Alleles’ group summary

Length Family Group Alleles
IUIS/IMGT 7 54 286
S1 8 47 279
S2 44 247
S3 11 130

Creating ASC based on reference set

The application below demonstrates the creation of the ASCs based on a given reference set. Either use the example human IGH reference set within the app, or upload a reference set of your own. The application includes four tabs; 1. The ASCs allele table, the columns are described below: - imgt_allele - the original IUIS/IMGT allele name - alleles_family - the ASC cluster number - alleles_group - the ASC cluster number - new_allele - the ASC given allele name - duplicated - if the allele has a duplicated allele within the set 2. An MDS plot of the input germline reference set. The two axis are the first components. Each dot in the plot is an allele.
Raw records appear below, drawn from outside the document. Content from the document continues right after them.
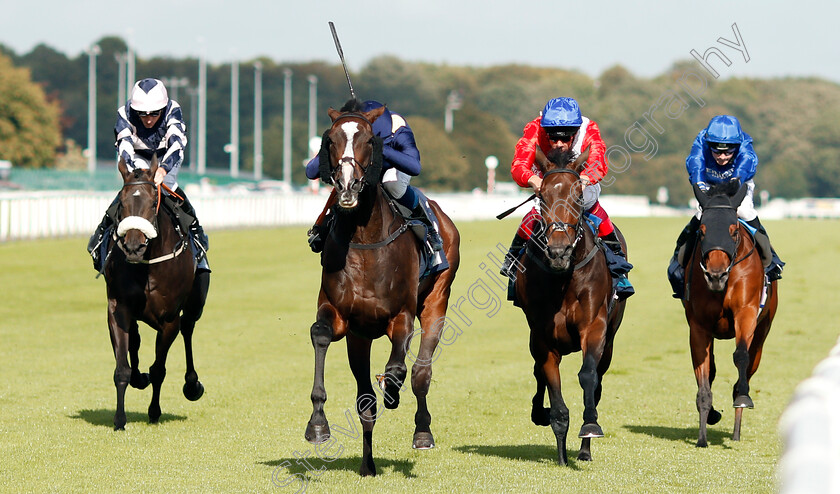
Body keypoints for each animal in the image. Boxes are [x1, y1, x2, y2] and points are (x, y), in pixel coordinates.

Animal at [102, 157, 209, 428]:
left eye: (153, 202)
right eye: (122, 203)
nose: (133, 247)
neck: (147, 265)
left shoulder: (169, 319)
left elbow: (159, 369)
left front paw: (154, 411)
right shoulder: (118, 308)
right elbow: (122, 369)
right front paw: (120, 420)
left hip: (195, 304)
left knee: (188, 328)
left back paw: (192, 385)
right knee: (136, 338)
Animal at [304, 99, 460, 474]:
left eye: (368, 140)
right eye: (330, 140)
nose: (346, 186)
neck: (365, 240)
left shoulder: (400, 316)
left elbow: (397, 368)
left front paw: (393, 389)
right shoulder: (341, 317)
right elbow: (320, 335)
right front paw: (317, 425)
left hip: (437, 298)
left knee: (421, 372)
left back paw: (422, 431)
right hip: (360, 338)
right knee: (366, 401)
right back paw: (368, 464)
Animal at [516, 146, 628, 464]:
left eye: (578, 194)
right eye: (542, 196)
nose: (558, 251)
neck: (563, 278)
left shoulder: (594, 327)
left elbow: (588, 376)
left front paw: (589, 428)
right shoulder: (542, 337)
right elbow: (554, 396)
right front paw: (561, 452)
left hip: (610, 340)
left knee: (598, 380)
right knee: (537, 372)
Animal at [684, 180, 776, 448]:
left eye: (734, 231)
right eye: (702, 230)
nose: (716, 275)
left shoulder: (746, 315)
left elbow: (741, 356)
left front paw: (742, 398)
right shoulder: (699, 327)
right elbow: (704, 374)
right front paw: (702, 436)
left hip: (762, 332)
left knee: (749, 362)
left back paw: (736, 426)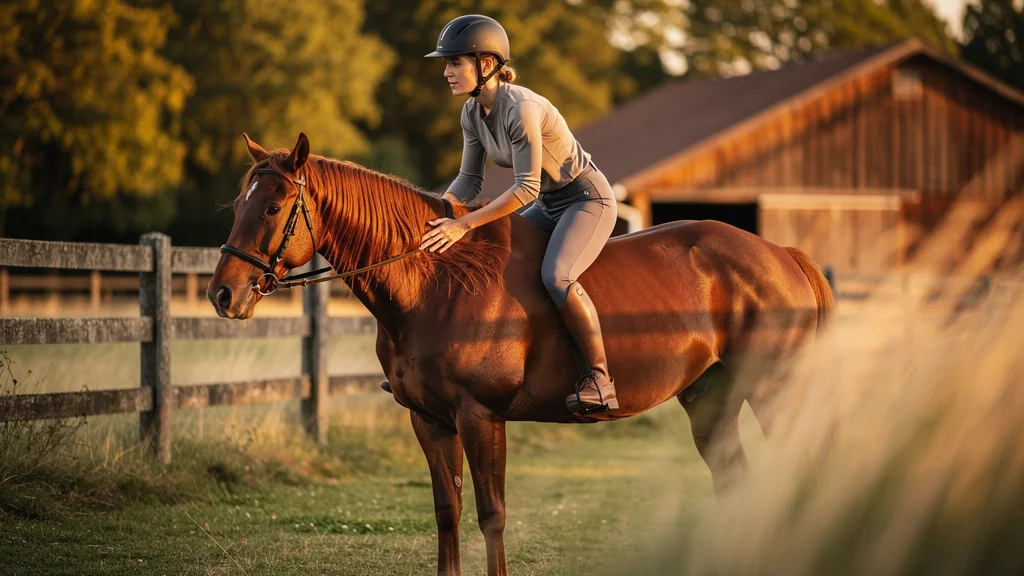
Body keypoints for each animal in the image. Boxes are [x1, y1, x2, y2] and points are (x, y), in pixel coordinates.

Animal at [208, 133, 835, 576]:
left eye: (272, 209)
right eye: (238, 203)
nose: (223, 295)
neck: (436, 281)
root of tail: (781, 253)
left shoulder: (480, 416)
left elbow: (492, 515)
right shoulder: (429, 421)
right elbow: (447, 513)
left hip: (776, 392)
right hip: (710, 399)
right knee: (736, 478)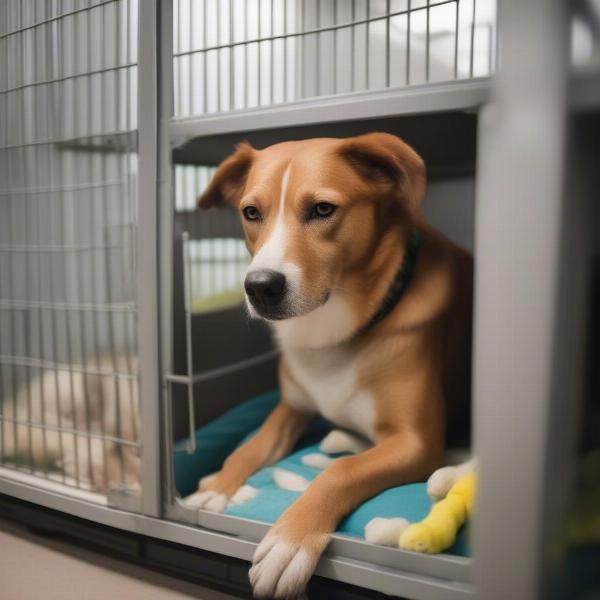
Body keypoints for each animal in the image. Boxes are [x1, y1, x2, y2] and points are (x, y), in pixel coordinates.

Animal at [192, 134, 474, 596]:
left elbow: (342, 473)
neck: (333, 333)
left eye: (322, 209)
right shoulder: (291, 408)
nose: (260, 287)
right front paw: (217, 486)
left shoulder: (416, 441)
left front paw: (289, 540)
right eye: (251, 213)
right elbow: (250, 447)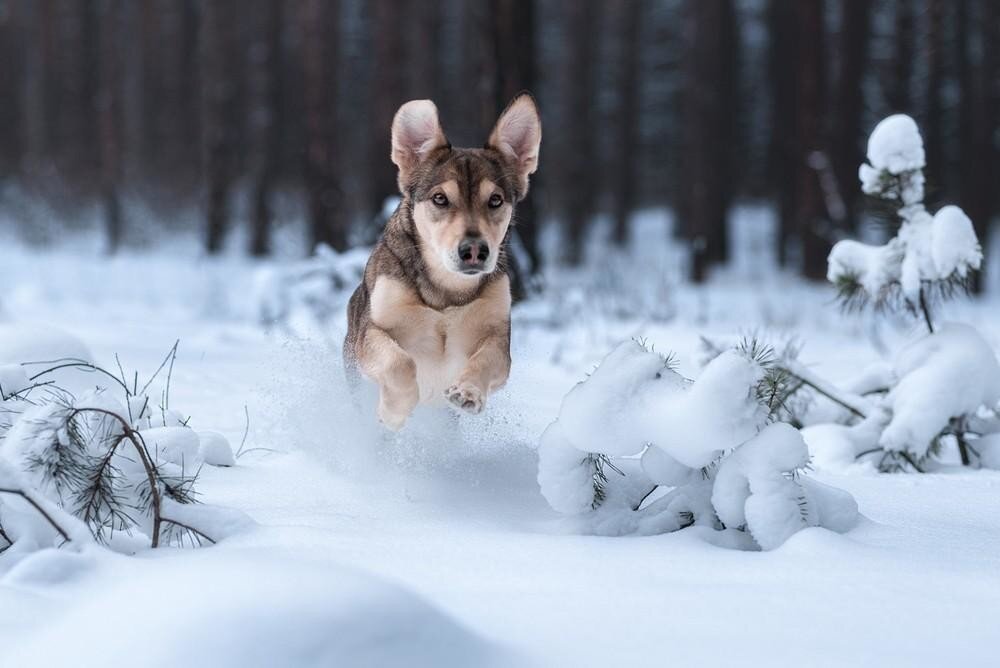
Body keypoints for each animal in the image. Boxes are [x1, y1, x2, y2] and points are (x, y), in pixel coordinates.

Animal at [348, 94, 544, 430]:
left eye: (495, 200)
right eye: (440, 198)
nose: (475, 250)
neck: (446, 293)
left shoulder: (497, 331)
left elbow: (486, 359)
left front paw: (468, 392)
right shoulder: (372, 328)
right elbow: (399, 361)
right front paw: (395, 410)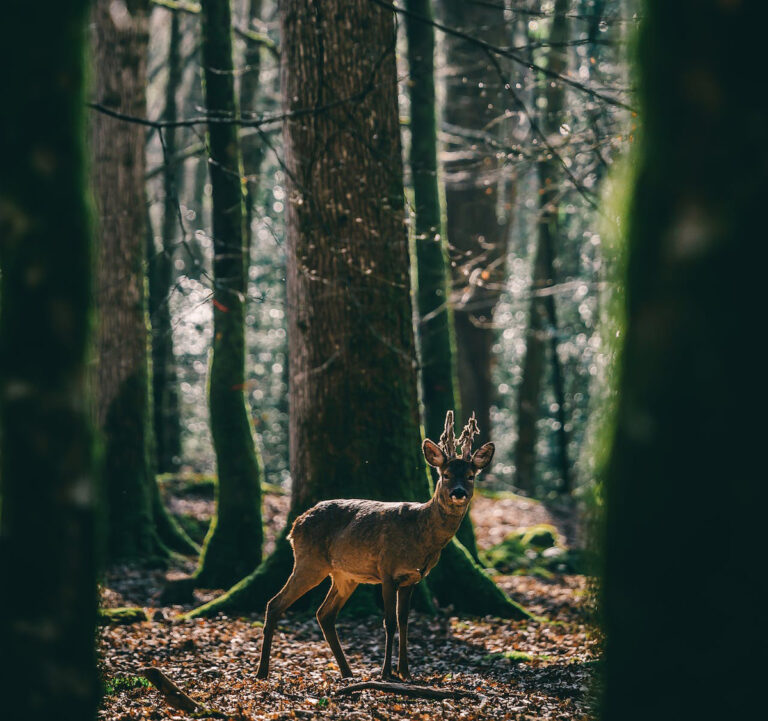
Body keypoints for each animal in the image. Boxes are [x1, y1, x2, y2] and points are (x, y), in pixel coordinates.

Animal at [255, 411, 494, 681]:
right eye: (445, 475)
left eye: (471, 476)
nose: (459, 492)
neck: (421, 535)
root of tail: (295, 525)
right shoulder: (387, 569)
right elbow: (389, 622)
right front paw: (386, 672)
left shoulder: (413, 578)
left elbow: (404, 621)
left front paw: (405, 672)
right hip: (309, 562)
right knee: (275, 604)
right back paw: (262, 671)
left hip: (344, 575)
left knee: (324, 614)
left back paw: (347, 672)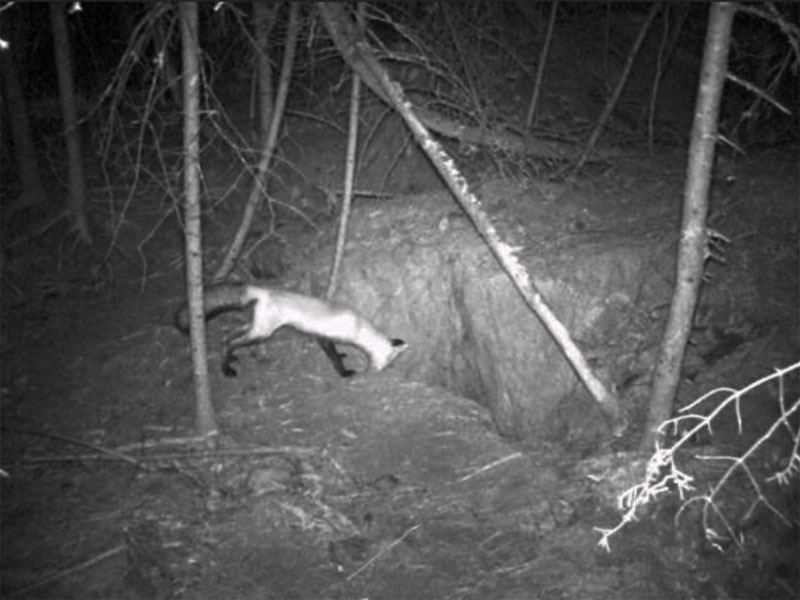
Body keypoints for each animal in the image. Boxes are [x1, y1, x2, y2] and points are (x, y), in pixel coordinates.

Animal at [174, 283, 407, 378]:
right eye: (388, 361)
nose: (379, 371)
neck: (358, 326)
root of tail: (264, 291)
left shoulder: (321, 336)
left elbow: (335, 352)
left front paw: (342, 355)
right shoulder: (323, 337)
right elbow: (333, 358)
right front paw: (344, 372)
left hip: (255, 327)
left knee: (226, 337)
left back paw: (230, 360)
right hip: (262, 332)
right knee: (232, 341)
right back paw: (226, 370)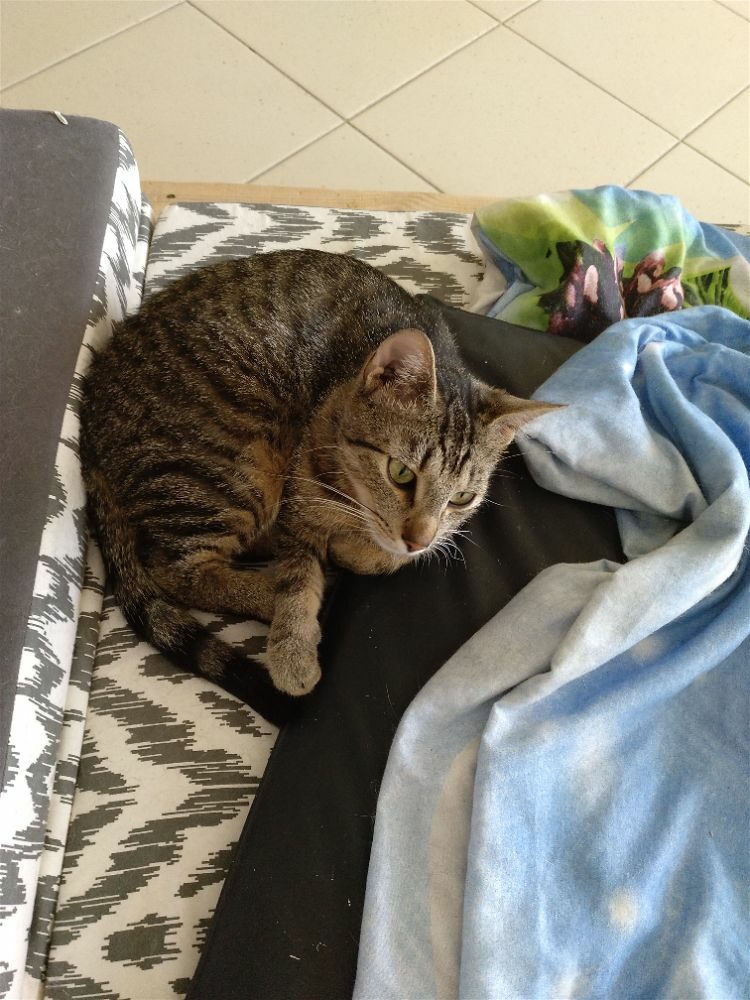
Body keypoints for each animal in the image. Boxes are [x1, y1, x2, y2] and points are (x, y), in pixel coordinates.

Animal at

The colors of the dots are by the original genes (if present in the allele name). 3. ASC cluster plot - shows the hierarchical clustering of the input germline reference set. The out most circle is the allele names, the second layer are the ASC groups, each group is labeled and colored. The third circle is the clustering dendrogram, the braches are colored by the ASC families. The blue and orange dashed lines are the 95% and 75% similarity ASC threshold. 4. ASC match plot - shows the matching btween the IUIS/IMGT genes and the ASC clusters.

References

Giudicelli, Veronique, and Marie-Paule Lefranc. 1999. “Ontology for Immunogenetics: The IMGT-ONTOLOGY.” Bioinformatics 15 (12): 1047–54.